When I got home at the end of the summer, I applied to jobs that looked interesting, trying to not feel constricted by my qualifications, or lack there of. This is how I fell into the role of communications coordinator at a local non-profit. If you had asked me six months earlier, when I was driving up to Alaska, if I esteemed to be part of an organization that ran family camps for special needs populations, I would have said, "What's family camp?" Landing this position, however, was one of best things that could have happened to me and the reason why you are now reading this application essay.
I was initially hired because of my writing background. The organization needed a staffer who was approachable and relaxed, but clear, concise, and professional on paper when communicating with funders, prospective campers, and interested rental parties. Gradually, I began to take on more and more responsibility for creating marketing materials. This ranged from publishing our quarterly newsletter to writing website copy to photo editing. These projects sparked something new for me. I began to feel engaged, passionate, and immersed at work in a way that I had only achieved while pursuing personal interests.
Given the opportunity to be a part of the Emerson College Master's of Publishing and Writing program, I will enhance my ability to craft an accessible way to convey a message. Non-profit organizations need leaders, fundraisers, and program coordinators, but they also need someone who can design, edit, and compile information in a way that informs their communities, creates buzz, and properly represents their goals. My long-term professional goal is to remain in the non-profit world working with organizations to design materials that are visually appealing, organized, and well written, representing the organization in it's best light so they can achieve their mission.
As a communications coordinator, I have felt challenged and inspired while learning concrete skills, such as how to use new desktop publishing software, but also while editing a co-worker's writing to get at the meat of the matter. Through first hand, on the job experience I learned as I went along about copy and developmental editing, design and production, marketing and publicity, and online and desktop publishing software. I am seeking an advanced degree that would enable me to develop my knowledge and implement these skills further. The Master's of Publishing and Writing program at Emerson College attracted me because of its comprehensive nature. I am motivated by the complexity of compiling a published piece from developmental editing to design and layout to publicity and I am eager to explore further.

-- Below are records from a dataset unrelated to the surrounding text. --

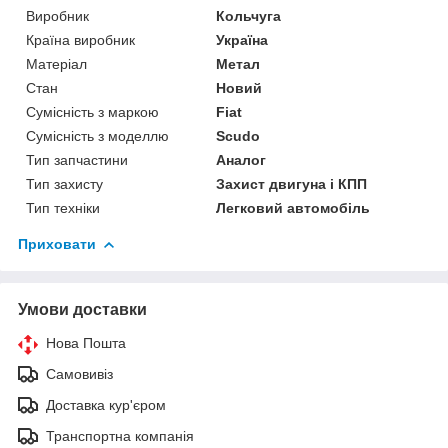
Виробник
Кольчуга
Країна виробник
Україна
Матеріал
Метал
Стан
Новий
Сумісність з маркою
Fiat
Сумісність з моделлю
Scudo
Тип запчастини
Аналог
Тип захисту
Захист двигуна і КПП
Тип техніки
Легковий автомобіль
Приховати
Умови доставки
Нова Пошта
Самовивіз
Доставка кур'єром
Транспортна компанія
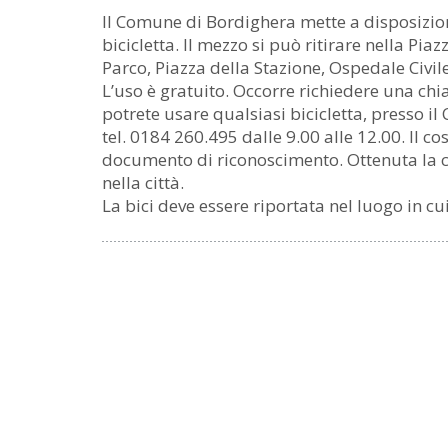
Il Comune di Bordighera mette a disposizione
bicicletta. Il mezzo si può ritirare nella Pi
Parco, Piazza della Stazione, Ospedale Civil
L’uso è gratuito. Occorre richiedere una chi
potrete usare qualsiasi bicicletta, presso i
tel. 0184 260.495 dalle 9.00 alle 12.00. Il co
documento di riconoscimento. Ottenuta la c
nella città.
La bici deve essere riportata nel luogo in cu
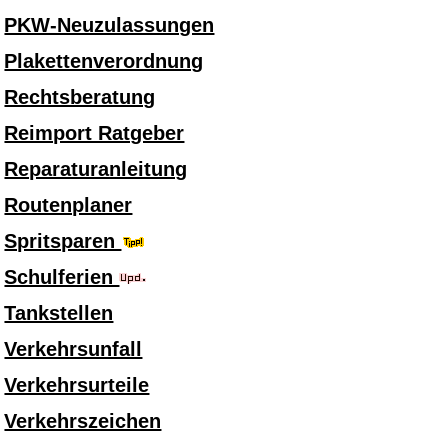
PKW-Neuzulassungen
Plakettenverordnung
Rechtsberatung
Reimport Ratgeber
Reparaturanleitung
Routenplaner
Spritsparen
Schulferien
Tankstellen
Verkehrsunfall
Verkehrsurteile
Verkehrszeichen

As an anthropology major that studied abroad in Mongolia and Scotland and through my experiences in the tourism industry in Alaska I have worked with diverse populations in many places. In Mongolia, I traveled in the Gobi Desert collecting primary research by conducting interviews with herder families for my senior thesis. In Chicago, I work for a for-profit marketing firm that helps small, artisan food companies tell the story behind their product. I hope to add these diverse experiences to the program at Emerson College as well to the field of publishing. We all have a story to tell - I feel passionate about publishing because I know that the writing that accompanies this story we are telling is only a small picture of how it gets to the reader. Using creative skills to carry out the complex dance of writing, editing, design, production, and marketing has been one of the most enlightening learning experiences of my life and I hope to delve deeper soon.